There is a newfound push for farm-to-table, locavore cuisine. The food at Salvo Patria, for example, is bright and beautiful, with dishes like grilled calamari, quinoa salad with local produce and freshly made pasta served with spiced chorizo.
If you’re craving Colombian fare, visit celebrity chef Leonor Espinosa’s beloved Mercado. Here, you’ll find national favorites, like pollo campesino (braised chicken) or ajiaco (chicken and potato soup) served with a fresh twist.
The best way to get acclimated to the incredible bounty of Colombia’s farming industry is to shop at the markets — so spend ample time wandering through Paloquemao. At this market, you’ll encounter an incredible assortment of fruits, vegetables, flowers, cheeses, meats and fish.
The smells are overwhelming, the narrow alleyways between stalls chaotic and the fresh fruit tantalizing, but it’s absolutely worth a visit to see how the locals shop for their groceries. Try the local roasted ants from one of the many vendors or, for the less adventurous, a fresh-squeezed fruit juice.
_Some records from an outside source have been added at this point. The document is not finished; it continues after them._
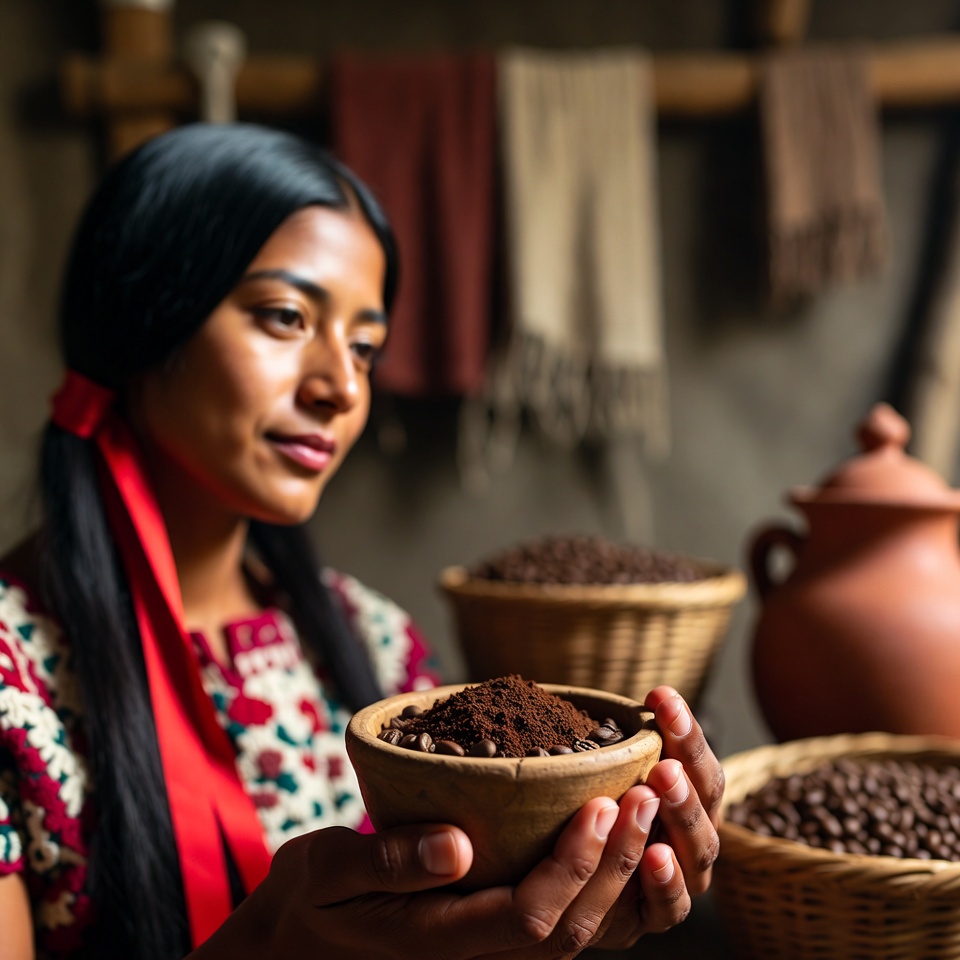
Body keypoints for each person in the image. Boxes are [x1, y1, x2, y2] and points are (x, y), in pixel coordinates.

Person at [0, 122, 722, 959]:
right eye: (284, 317)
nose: (340, 386)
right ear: (142, 317)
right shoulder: (15, 666)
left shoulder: (372, 642)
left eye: (366, 347)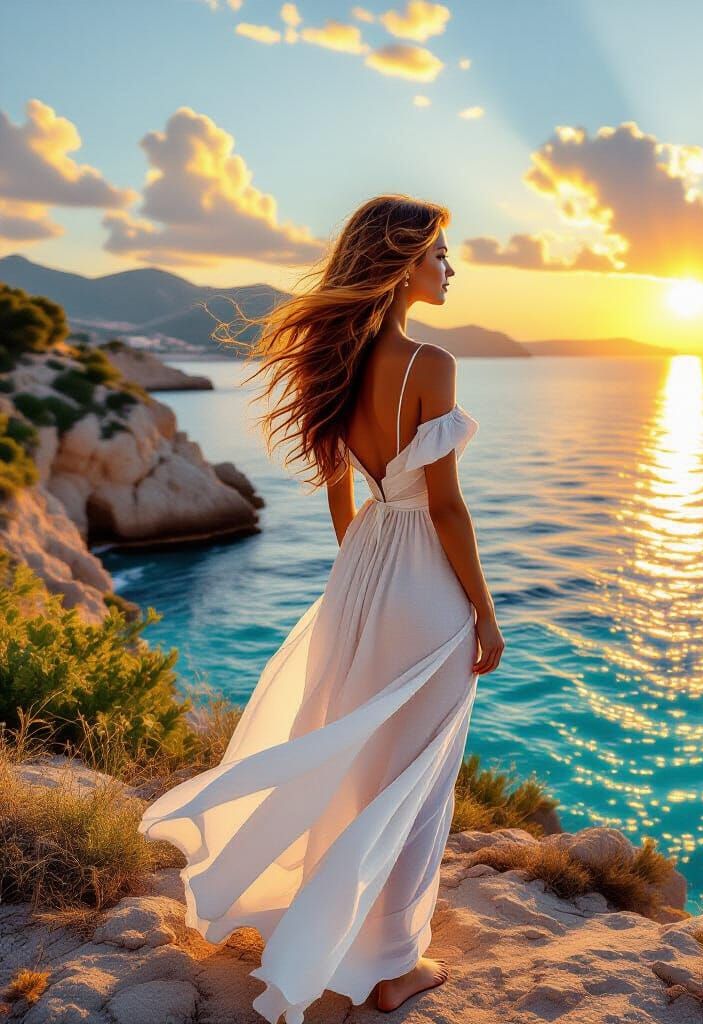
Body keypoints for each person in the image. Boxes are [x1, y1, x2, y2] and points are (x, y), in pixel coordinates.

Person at [138, 194, 504, 1022]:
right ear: (403, 261)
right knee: (417, 776)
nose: (451, 269)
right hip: (422, 579)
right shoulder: (430, 364)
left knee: (359, 762)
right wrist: (483, 610)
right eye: (441, 254)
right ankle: (391, 968)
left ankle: (346, 933)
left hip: (364, 570)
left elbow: (341, 492)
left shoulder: (330, 362)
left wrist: (359, 573)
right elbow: (445, 508)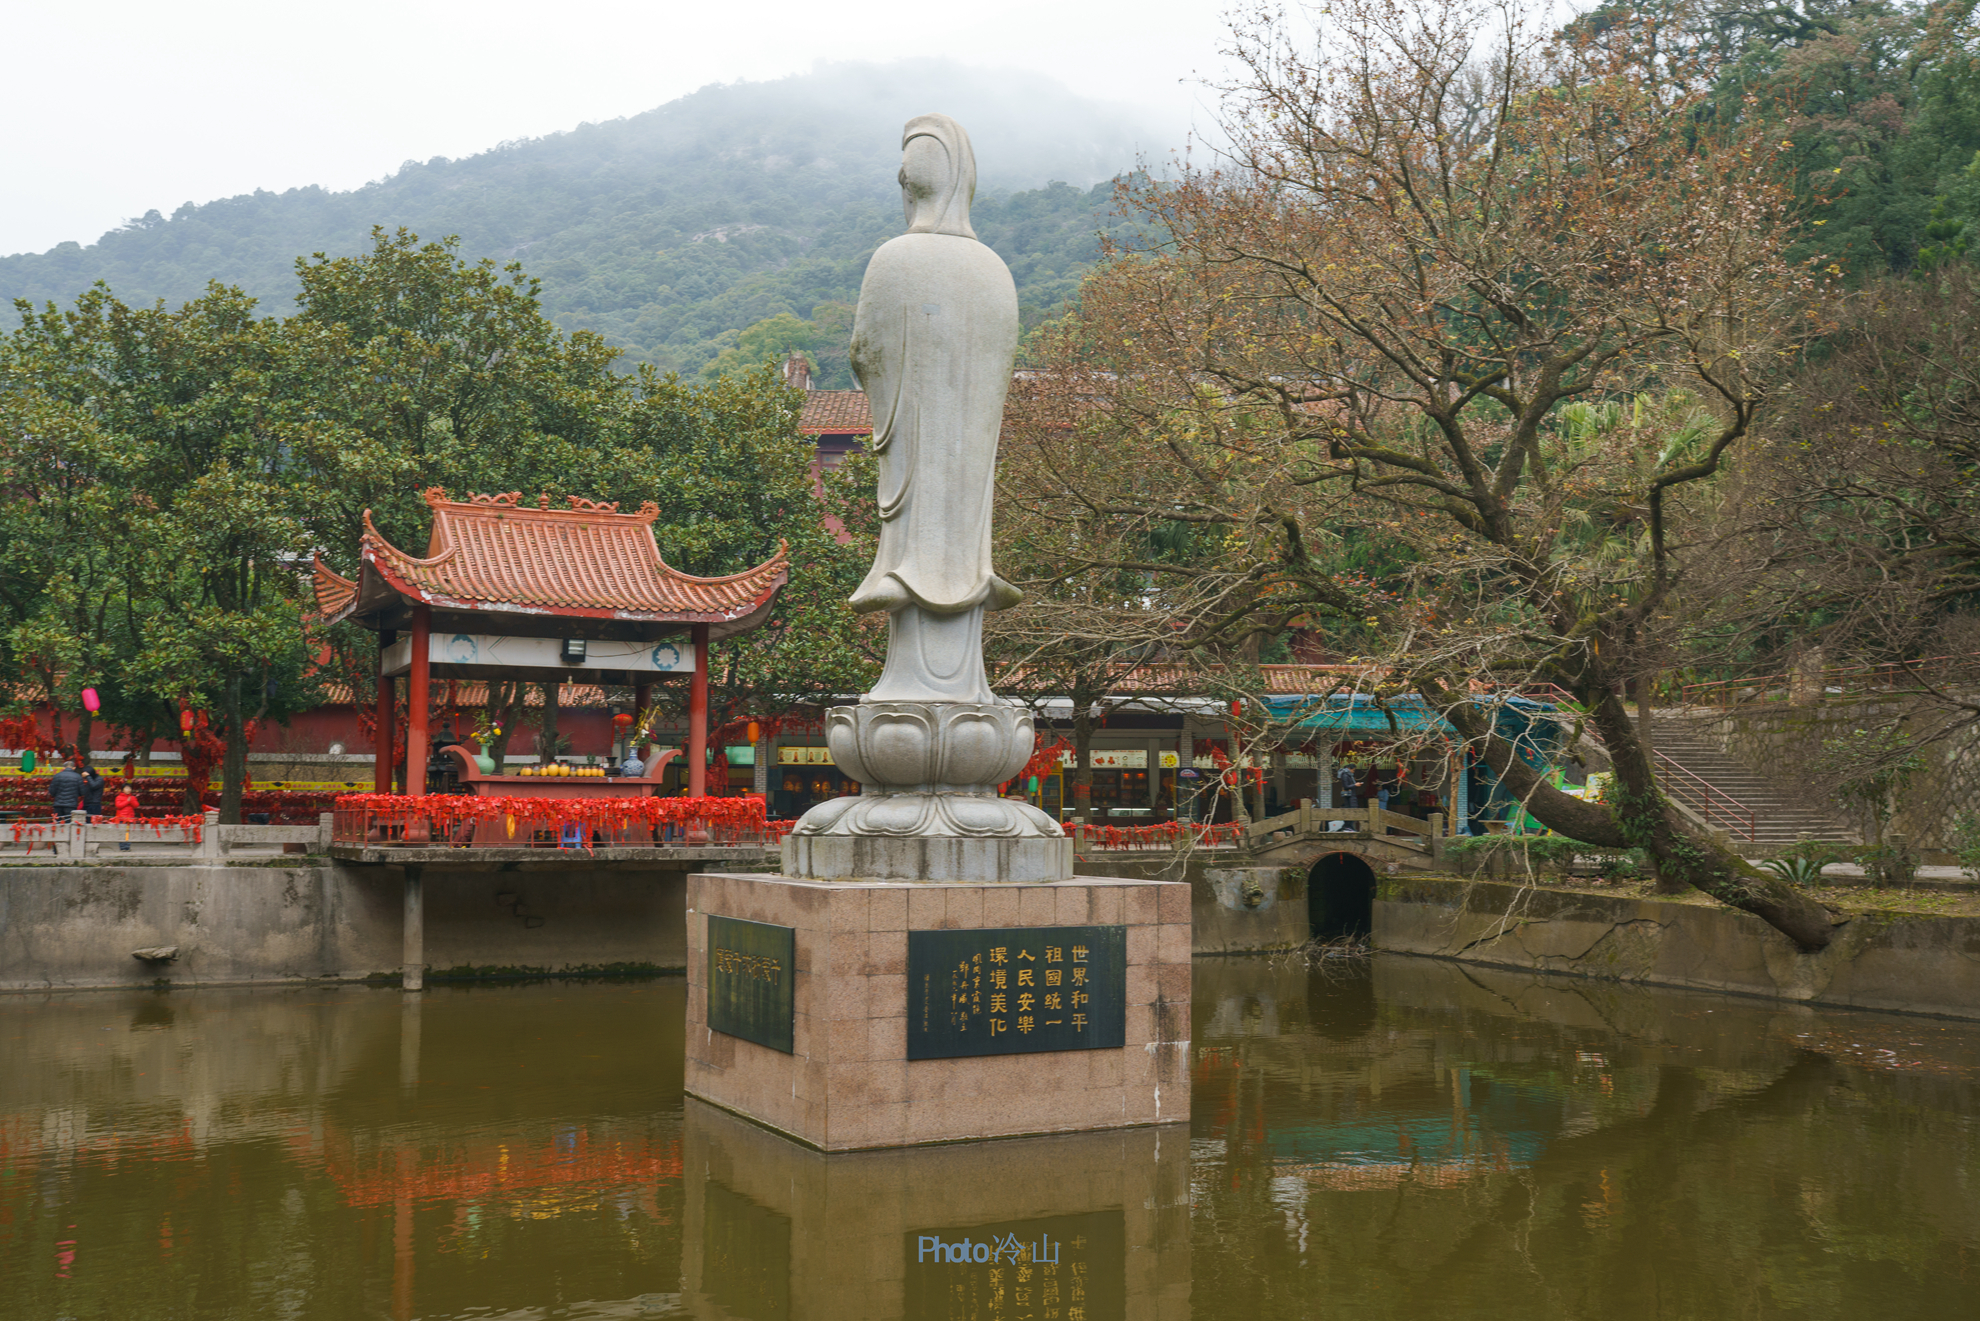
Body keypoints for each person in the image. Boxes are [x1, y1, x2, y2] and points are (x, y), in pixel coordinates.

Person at [114, 782, 141, 850]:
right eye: (126, 788)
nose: (128, 790)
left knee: (128, 832)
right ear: (123, 789)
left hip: (130, 818)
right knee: (122, 832)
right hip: (121, 819)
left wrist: (131, 800)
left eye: (129, 788)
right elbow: (118, 806)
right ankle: (122, 847)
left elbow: (136, 805)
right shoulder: (119, 797)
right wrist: (127, 801)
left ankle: (127, 847)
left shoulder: (133, 797)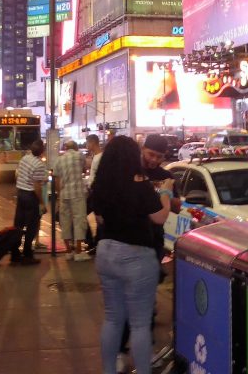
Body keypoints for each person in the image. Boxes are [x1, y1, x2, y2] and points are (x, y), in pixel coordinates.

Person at [89, 136, 172, 374]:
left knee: (113, 319)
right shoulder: (139, 183)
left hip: (106, 253)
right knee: (139, 324)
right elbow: (159, 217)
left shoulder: (101, 185)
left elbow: (100, 218)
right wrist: (165, 194)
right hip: (136, 256)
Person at [12, 139, 48, 266]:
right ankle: (27, 254)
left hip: (21, 194)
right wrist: (42, 203)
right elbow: (37, 187)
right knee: (32, 227)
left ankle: (15, 254)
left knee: (18, 225)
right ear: (42, 152)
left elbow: (17, 175)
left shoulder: (25, 159)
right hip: (30, 197)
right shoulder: (39, 165)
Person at [54, 140, 89, 261]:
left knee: (65, 221)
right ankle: (79, 252)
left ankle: (69, 251)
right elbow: (85, 169)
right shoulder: (79, 155)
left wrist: (59, 195)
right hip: (77, 193)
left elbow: (57, 179)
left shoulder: (59, 159)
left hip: (64, 194)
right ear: (75, 148)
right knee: (79, 220)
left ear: (65, 148)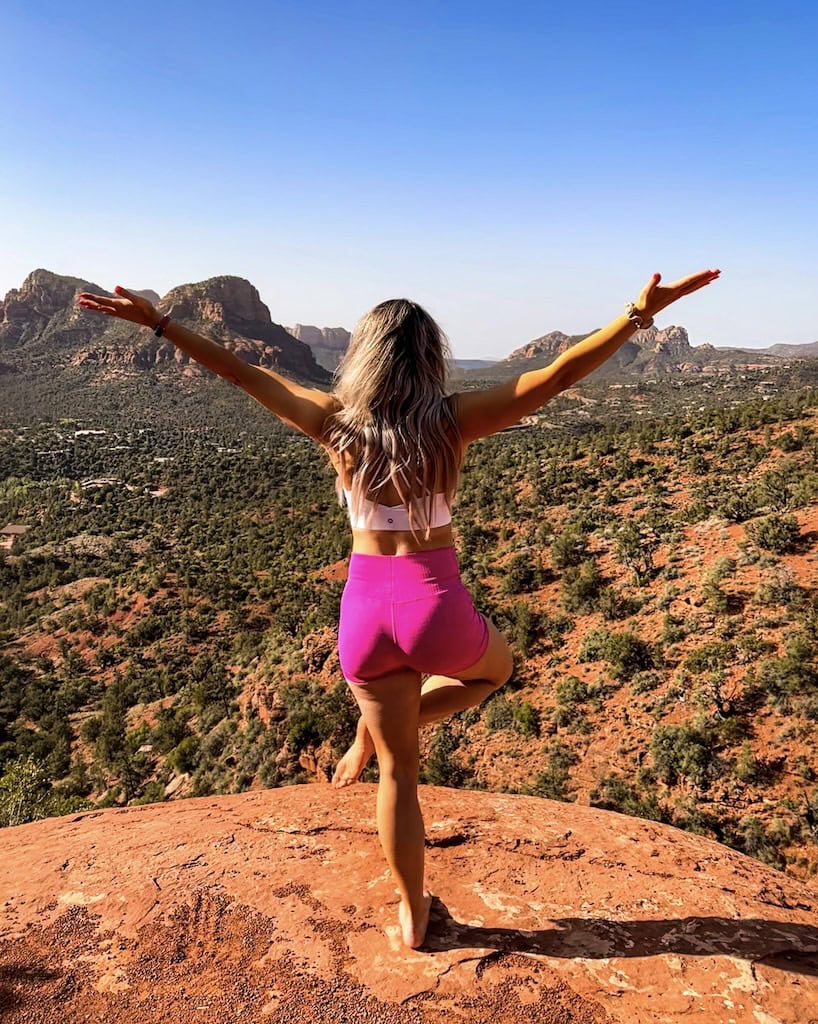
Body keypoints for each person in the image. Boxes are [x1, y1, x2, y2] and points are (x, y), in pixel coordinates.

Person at [76, 267, 720, 948]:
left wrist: (161, 324)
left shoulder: (333, 425)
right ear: (429, 359)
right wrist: (637, 314)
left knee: (397, 771)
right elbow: (557, 376)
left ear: (362, 358)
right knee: (493, 672)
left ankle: (411, 911)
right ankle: (388, 730)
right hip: (433, 601)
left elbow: (241, 375)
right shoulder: (453, 423)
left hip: (363, 613)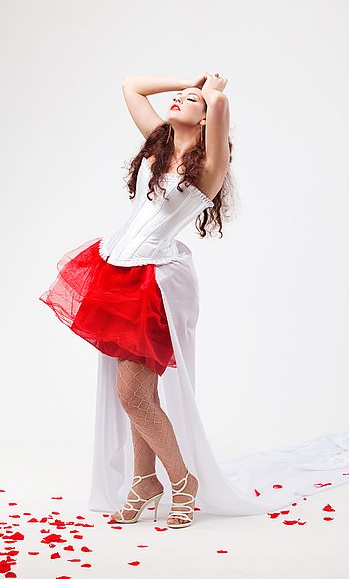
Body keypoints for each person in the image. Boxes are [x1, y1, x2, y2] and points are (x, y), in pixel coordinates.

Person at [39, 72, 230, 528]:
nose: (180, 100)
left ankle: (182, 480)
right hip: (118, 271)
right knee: (137, 392)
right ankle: (145, 479)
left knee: (133, 395)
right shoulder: (159, 143)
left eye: (190, 100)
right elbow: (132, 86)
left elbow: (219, 106)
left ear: (205, 119)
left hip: (157, 283)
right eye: (179, 97)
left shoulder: (209, 166)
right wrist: (188, 80)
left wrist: (214, 91)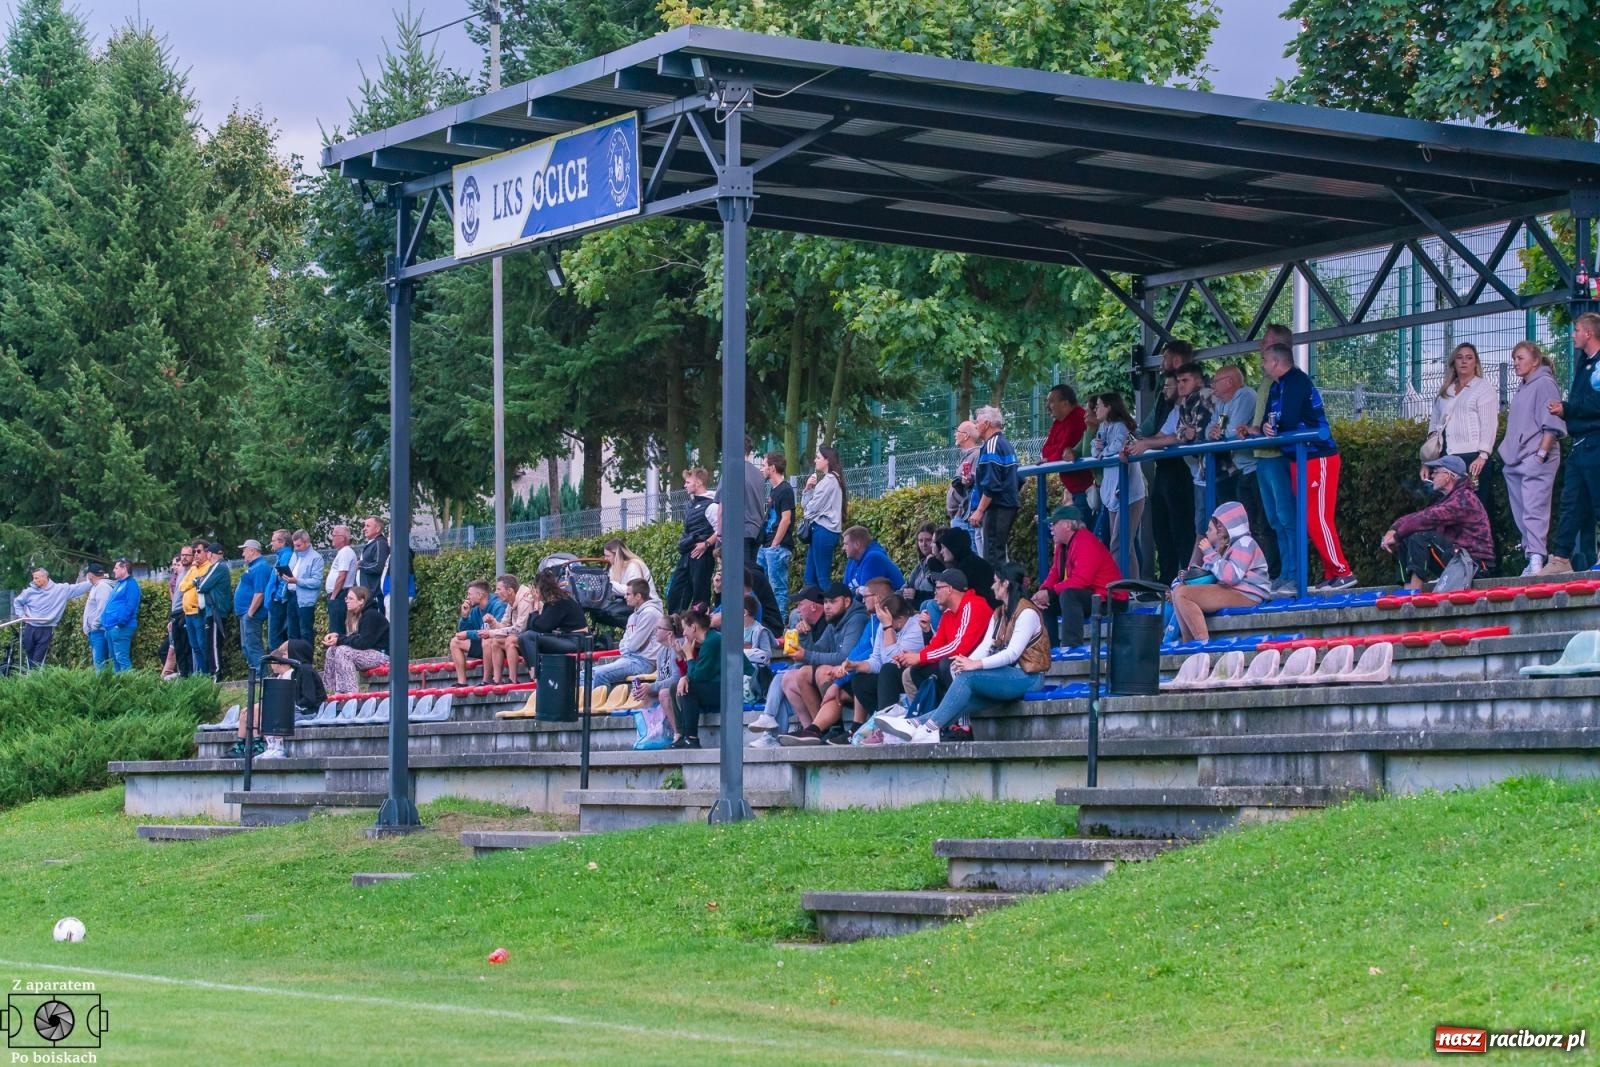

No trip to Bogota is complete without a meal and a drink at Andrés Carne de Res, a local institution that sits about 40 minutes outside of the city. This sprawling restaurant, bar and adult playground is known the country over for its succulent assortment of grilled meats, from steak to lamb to chicken. The cocktails are served big and strong, so nosh on plenty of hearty fare to sop up the alcohol.